#### Texto
★ ★ ★ ★ ★
Stênio Nordau S. Alvarenga, aluno do Doutorado Profissional em Administração da FGV EAESP.
A saúde mental no trabalho tornou-se uma preocupação global, com transtornos como depressão, ansiedade e burnout impactando significativamente a produtividade e o bem-estar dos trabalhadores. Dados recentes mostram que 12 bilhões de dias de trabalho são perdidos anualmente devido a esses problemas, gerando um custo econômico de aproximadamente US$ 1 trilhão. A OMS e a OIT publicaram diretrizes em 2022 para promover ambientes laborais mais saudáveis, mas os números de afastamentos continuam crescendo.
No Brasil, a atualização da Norma Regulamentadora 01 (NR-01), válida a partir de maio de 2025, estabelece medidas obrigatórias para a proteção da saúde mental, incluindo:
• Identificação de riscos psicossociais;
• Treinamento de lideranças;
• Implementação de políticas de prevenção;
• Apoio psicológico;
• Flexibilização de jornadas.
Em 2024, 472,3 mil trabalhadores brasileiros se afastaram devido a transtornos mentais, um aumento de 67% em relação ao ano anterior. Ansiedade e depressão lideram as causas, com o Brasil apresentando a maior taxa de prevalência de ansiedade do mundo (9,3% da população). Fatores como precarização, competitividade excessiva e medo de estigmatização agravam o cenário, levando muitos profissionais a evitarem buscar ajuda.
★ ★ ★ ★ ★
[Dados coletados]
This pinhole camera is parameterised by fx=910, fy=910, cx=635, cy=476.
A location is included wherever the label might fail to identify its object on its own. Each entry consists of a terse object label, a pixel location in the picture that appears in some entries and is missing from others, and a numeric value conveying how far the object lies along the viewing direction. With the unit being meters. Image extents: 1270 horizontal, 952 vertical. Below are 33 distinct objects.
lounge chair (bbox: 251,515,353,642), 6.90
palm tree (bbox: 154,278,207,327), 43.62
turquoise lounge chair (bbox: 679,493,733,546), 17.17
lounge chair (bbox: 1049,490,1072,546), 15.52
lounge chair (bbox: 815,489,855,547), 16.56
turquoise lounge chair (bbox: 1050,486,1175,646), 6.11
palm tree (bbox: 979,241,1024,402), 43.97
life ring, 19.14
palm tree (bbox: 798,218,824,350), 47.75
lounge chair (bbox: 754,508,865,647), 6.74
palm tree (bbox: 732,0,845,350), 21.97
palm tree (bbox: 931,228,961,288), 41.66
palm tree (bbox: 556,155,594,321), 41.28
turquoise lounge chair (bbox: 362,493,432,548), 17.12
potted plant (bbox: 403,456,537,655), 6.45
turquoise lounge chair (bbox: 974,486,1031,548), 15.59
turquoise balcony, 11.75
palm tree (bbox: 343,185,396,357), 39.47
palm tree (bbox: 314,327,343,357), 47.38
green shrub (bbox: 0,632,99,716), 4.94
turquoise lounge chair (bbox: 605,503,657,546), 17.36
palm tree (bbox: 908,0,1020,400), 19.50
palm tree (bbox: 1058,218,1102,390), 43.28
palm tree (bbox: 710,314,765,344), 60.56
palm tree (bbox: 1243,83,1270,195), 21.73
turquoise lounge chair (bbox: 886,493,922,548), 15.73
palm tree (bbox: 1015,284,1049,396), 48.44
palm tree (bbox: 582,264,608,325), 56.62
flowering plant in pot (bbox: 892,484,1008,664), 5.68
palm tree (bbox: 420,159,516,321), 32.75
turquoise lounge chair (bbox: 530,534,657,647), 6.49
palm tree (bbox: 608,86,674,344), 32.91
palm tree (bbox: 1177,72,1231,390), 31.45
★ ★ ★ ★ ★
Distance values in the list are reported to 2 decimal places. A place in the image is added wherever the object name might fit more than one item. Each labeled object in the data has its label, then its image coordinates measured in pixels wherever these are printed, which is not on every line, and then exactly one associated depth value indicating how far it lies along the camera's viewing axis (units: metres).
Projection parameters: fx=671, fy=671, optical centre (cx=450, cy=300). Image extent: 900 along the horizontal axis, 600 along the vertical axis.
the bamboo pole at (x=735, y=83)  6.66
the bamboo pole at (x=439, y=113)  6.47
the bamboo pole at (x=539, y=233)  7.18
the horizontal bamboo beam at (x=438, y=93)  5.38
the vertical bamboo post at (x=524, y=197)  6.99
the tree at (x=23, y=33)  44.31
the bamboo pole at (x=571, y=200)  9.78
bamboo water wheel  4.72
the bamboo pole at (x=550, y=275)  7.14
★ ★ ★ ★ ★
#### Lista de tarefas
[a] Responda com base no texto sobre saúde mental no trabalho:
(i) Quantos dias de trabalho são perdidos por ano por causa desses problemas?
(ii) A partir de quando vale a atualização da NR-01?
(iii) Quantos trabalhadores brasileiros se afastaram por transtornos mentais em 2024?
[b] Prossiga com o texto sobre saúde mental no trabalho, começando depois da última frase apresentada.

#### Suas respostas
[a]
(i) 12 bilhões de dias.
(ii) A partir de maio de 2025.
(iii) 472,3 mil trabalhadores.

[b]
Estudos revelam que 48% dos trabalhadores brasileiros apresentam risco de saúde mental, 44% sofrem de insônia e 60% são sedentários ou têm sobrepeso. A ascensão da inteligência artificial também preocupa, com 49% dos profissionais temendo ser substituídos por sistemas automatizados.
Christophe Dejours, especialista em psicodinâmica do trabalho, destaca que a gestão algorítmica e a digitalização estão reconfigurando as relações laborais de forma desumanizante. A falta de reconhecimento, o isolamento e a pressão por produtividade exacerbam o sofrimento psíquico, criando fenômenos como o “hikikomori profissional” (isolamento extremo) e a “ansiedade algorítmica”.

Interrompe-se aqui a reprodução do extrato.